- [Actions to take]
1/ Reproduce the Pebble thread excerpt word for word, from "For context, in" to "time (the producer).", inclusive.
2/ Answer these questions from the Pebble thread excerpt, one line each:
(a) In cockroachdb/cockroach#81133, where are parallel writes made as part of liveness checking?
(b) How many flushing goroutines does each log writer have?
(c) What ensures that at most one writer adds pending data to be flushed at a time?
3/ According to the Pebble thread excerpt, why is the issue surfacing only now when the Pebble code has been this way since inception? Answer in one to three sentences.

- [Excerpt]
▼

This is just one approach to solving this issue - honoring the contract that the struct field comment implies re: atomicity.

It looks like there are also some comments around using the commit pipeline mutex for external synchronization (for example), though evidently something is slipping through the cracks are we're seeing the race in Cockroach.

For context, in cockroachdb/cockroach#81133, parallel writes are made to each engine's WAL as part of liveness checking, which can race if the context is cancelled and the log is closed.

Seems like this code in Pebble has been this way since inception, and we're only tickling the issue now due to the nature of the concurrent access introduced in the Cockroach PR.

jbowens

There are some gaps in the comments which make it difficult to tease out how this is intended to work. I believe its synchronization is designed for a concurrent single-consumer, single-producer scheme. Each log writer has a single long-lived flushing goroutine. (the consumer). The commit pipeline (d.commit.mu) ensures at most a single writer is adding pending data to be flushed at a time (the producer).

▲

- [Given entries]

▼

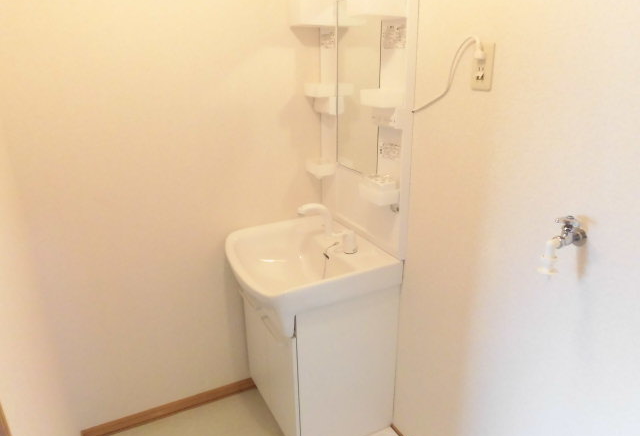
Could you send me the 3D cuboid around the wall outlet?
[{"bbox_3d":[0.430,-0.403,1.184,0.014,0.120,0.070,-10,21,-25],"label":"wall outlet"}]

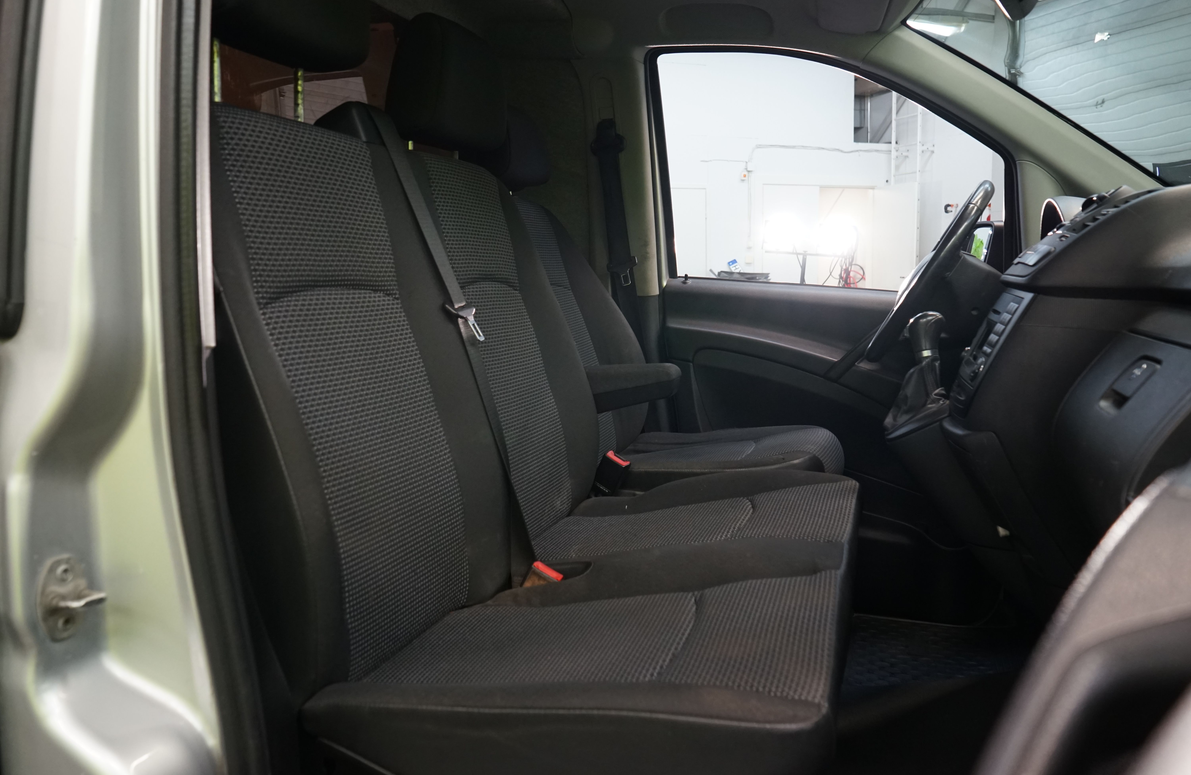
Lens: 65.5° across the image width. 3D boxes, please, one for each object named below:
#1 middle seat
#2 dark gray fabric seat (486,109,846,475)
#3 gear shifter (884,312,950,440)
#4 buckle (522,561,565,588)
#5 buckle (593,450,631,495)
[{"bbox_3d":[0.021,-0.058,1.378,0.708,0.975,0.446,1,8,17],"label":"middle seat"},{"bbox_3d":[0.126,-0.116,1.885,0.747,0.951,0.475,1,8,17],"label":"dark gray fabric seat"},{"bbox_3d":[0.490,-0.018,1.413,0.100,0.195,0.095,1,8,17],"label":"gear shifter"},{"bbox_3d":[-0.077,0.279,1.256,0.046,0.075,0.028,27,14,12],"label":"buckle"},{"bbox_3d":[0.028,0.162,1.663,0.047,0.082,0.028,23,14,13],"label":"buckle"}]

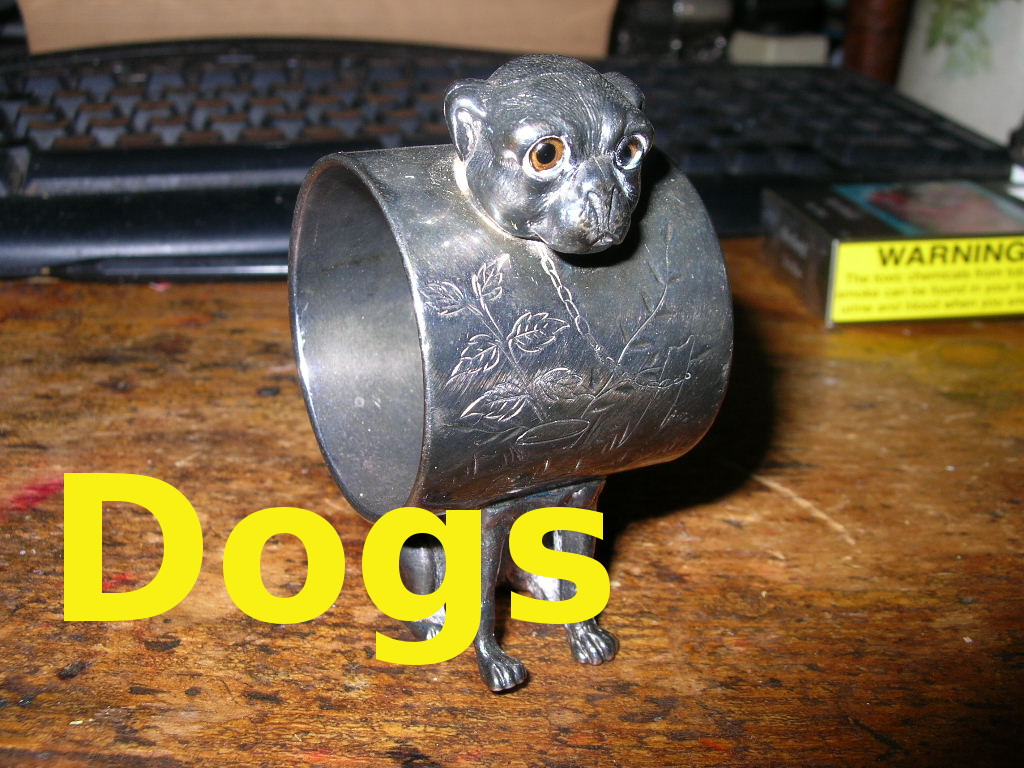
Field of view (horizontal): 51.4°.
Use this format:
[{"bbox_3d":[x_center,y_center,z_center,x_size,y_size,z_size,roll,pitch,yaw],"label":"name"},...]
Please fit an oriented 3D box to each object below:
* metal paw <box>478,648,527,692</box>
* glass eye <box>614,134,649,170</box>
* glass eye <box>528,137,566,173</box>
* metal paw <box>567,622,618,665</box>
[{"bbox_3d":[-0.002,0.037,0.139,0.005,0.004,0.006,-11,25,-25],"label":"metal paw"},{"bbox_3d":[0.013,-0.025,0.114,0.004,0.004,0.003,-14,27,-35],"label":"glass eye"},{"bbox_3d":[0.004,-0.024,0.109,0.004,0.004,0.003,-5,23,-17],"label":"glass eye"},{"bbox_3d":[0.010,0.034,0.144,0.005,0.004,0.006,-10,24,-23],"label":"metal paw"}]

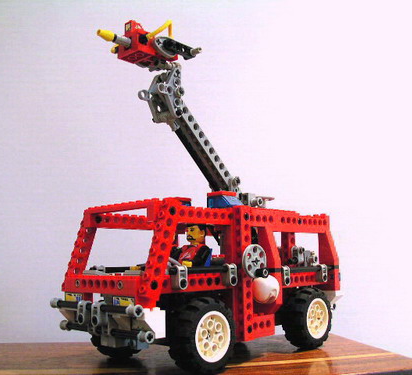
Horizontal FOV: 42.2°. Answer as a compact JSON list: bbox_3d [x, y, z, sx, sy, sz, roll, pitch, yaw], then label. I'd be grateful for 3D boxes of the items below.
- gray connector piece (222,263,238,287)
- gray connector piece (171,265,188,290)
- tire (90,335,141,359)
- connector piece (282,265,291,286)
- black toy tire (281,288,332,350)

▲

- [List of answers]
1/
For context, in cockroachdb/cockroach#81133, parallel writes are made to each engine's WAL as part of liveness checking, which can race if the context is cancelled and the log is closed.

Seems like this code in Pebble has been this way since inception, and we're only tickling the issue now due to the nature of the concurrent access introduced in the Cockroach PR.

jbowens

There are some gaps in the comments which make it difficult to tease out how this is intended to work. I believe its synchronization is designed for a concurrent single-consumer, single-producer scheme. Each log writer has a single long-lived flushing goroutine. (the consumer). The commit pipeline (d.commit.mu) ensures at most a single writer is adding pending data to be flushed at a time (the producer).

2/
(a) To each engine's WAL.
(b) A single long-lived flushing goroutine.
(c) The commit pipeline (d.commit.mu).

3/ The issue is surfacing now because of the kind of concurrent access that the Cockroach PR introduced. That PR makes parallel writes to each engine's WAL as part of liveness checking, and those writes can race if the context is cancelled and the log is closed.